=== ACTION ITEM ===
Please give back only the lines below from the one containing "tuoi obiettivi di perdita di peso in" to the one containing "eine mögliche Erklärung", each repeated word for word, both ends included.

=== DATASET RECORDS ===
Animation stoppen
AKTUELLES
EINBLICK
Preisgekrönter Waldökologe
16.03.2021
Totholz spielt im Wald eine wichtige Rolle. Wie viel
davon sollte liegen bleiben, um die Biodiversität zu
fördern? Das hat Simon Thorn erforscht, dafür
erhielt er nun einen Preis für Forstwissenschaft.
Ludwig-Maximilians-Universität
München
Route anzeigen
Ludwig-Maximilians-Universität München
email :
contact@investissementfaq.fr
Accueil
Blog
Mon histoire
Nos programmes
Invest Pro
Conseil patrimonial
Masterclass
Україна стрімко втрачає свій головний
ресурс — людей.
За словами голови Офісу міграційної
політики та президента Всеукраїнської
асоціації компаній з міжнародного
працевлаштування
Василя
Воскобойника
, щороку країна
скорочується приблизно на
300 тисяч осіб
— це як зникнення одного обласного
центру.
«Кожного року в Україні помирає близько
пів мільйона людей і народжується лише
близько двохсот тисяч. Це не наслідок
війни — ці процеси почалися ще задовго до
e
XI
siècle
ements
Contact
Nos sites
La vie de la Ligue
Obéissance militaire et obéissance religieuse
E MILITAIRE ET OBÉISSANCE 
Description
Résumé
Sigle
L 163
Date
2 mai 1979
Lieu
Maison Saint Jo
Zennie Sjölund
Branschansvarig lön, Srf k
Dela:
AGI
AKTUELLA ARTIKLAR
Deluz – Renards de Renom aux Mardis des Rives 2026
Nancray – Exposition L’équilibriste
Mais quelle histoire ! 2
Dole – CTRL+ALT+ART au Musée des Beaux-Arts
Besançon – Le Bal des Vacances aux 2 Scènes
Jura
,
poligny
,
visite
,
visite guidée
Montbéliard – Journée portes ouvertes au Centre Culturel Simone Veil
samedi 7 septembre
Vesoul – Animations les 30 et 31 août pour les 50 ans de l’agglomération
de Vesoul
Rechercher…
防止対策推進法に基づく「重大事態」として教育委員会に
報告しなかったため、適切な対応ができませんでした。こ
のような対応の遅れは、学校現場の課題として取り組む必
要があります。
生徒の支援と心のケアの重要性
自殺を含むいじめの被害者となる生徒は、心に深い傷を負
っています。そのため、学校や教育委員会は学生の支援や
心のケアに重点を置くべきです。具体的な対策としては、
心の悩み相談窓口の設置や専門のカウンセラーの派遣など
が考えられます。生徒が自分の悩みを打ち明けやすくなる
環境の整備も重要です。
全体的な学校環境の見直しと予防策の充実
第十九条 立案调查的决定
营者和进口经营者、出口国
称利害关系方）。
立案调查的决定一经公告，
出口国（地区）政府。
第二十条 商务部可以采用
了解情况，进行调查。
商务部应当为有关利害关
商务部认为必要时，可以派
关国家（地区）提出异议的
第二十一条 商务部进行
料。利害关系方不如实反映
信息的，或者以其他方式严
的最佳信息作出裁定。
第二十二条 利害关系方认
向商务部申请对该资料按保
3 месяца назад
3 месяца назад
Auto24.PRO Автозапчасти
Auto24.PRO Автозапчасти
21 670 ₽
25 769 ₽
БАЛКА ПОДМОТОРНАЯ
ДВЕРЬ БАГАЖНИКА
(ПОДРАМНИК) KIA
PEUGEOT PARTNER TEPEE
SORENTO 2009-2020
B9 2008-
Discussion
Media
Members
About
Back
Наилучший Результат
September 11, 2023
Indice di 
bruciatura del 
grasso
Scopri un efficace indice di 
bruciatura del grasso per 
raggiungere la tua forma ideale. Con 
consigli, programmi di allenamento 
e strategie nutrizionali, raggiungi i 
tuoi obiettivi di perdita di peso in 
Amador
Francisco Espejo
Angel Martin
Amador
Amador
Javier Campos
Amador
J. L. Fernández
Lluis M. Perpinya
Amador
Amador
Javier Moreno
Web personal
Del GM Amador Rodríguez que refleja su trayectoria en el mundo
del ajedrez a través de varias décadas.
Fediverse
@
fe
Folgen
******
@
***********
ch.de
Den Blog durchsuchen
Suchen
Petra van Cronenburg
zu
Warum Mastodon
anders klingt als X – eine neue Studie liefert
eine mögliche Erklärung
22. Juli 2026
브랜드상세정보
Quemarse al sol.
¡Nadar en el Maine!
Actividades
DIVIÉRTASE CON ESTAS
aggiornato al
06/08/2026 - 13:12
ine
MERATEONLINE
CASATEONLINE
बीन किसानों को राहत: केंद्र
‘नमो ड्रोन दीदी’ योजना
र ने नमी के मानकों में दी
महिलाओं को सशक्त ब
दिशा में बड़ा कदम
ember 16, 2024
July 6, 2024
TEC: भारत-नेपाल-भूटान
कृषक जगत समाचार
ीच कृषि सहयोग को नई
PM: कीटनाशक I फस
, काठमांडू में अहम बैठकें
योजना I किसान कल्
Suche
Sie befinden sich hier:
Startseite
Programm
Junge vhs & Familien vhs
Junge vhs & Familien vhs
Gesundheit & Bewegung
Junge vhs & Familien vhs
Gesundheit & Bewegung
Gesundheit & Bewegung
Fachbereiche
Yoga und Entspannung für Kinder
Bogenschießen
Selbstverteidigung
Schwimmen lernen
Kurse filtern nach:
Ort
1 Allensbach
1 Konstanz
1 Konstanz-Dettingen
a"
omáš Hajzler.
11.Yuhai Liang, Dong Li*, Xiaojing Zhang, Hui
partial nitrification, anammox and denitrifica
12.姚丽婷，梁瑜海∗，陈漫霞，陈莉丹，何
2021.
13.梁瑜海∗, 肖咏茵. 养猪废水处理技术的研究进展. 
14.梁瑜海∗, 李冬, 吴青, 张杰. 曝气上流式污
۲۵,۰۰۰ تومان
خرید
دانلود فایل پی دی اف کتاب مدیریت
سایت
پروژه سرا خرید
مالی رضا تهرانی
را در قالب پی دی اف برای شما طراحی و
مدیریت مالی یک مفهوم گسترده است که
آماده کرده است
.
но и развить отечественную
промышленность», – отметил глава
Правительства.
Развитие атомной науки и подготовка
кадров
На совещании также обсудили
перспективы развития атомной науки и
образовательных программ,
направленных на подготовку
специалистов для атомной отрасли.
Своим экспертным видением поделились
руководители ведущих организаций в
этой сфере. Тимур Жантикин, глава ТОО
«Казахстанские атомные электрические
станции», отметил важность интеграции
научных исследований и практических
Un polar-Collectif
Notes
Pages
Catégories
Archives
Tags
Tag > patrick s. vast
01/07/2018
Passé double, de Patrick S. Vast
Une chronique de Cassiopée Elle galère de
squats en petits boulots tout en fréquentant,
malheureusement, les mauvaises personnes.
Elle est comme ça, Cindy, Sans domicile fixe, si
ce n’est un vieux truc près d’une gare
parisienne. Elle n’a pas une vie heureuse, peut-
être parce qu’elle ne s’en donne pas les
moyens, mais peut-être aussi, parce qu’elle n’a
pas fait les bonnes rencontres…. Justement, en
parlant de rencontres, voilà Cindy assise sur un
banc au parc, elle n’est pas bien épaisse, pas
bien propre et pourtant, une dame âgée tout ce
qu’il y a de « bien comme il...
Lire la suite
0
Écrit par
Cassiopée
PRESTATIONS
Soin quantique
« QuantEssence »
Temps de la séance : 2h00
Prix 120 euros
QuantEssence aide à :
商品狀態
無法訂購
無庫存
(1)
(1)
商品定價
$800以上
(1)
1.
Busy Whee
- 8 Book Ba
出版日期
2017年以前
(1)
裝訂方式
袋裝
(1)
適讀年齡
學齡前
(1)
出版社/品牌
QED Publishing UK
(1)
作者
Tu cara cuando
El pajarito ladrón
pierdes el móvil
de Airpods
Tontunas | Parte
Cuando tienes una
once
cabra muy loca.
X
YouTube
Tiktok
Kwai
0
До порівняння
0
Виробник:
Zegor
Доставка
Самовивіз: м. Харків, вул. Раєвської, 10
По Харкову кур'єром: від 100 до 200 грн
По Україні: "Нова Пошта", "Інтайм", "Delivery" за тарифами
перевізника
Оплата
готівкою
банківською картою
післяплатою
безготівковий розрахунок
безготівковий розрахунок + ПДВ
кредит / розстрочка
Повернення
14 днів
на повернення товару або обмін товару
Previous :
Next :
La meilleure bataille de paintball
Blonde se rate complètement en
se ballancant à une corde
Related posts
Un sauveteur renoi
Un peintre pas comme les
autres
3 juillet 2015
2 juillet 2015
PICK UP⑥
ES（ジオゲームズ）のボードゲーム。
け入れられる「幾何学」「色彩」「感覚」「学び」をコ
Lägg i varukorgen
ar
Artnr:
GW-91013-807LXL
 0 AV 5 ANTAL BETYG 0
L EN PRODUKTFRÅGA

=== SOLUTION ===
tuoi obiettivi di perdita di peso in 
Amador
Francisco Espejo
Angel Martin
Amador
Amador
Javier Campos
Amador
J. L. Fernández
Lluis M. Perpinya
Amador
Amador
Javier Moreno
Web personal
Del GM Amador Rodríguez que refleja su trayectoria en el mundo
del ajedrez a través de varias décadas.
Fediverse
@
fe
Folgen
******
@
***********
ch.de
Den Blog durchsuchen
Suchen
Petra van Cronenburg
zu
Warum Mastodon
anders klingt als X – eine neue Studie liefert
eine mögliche Erklärung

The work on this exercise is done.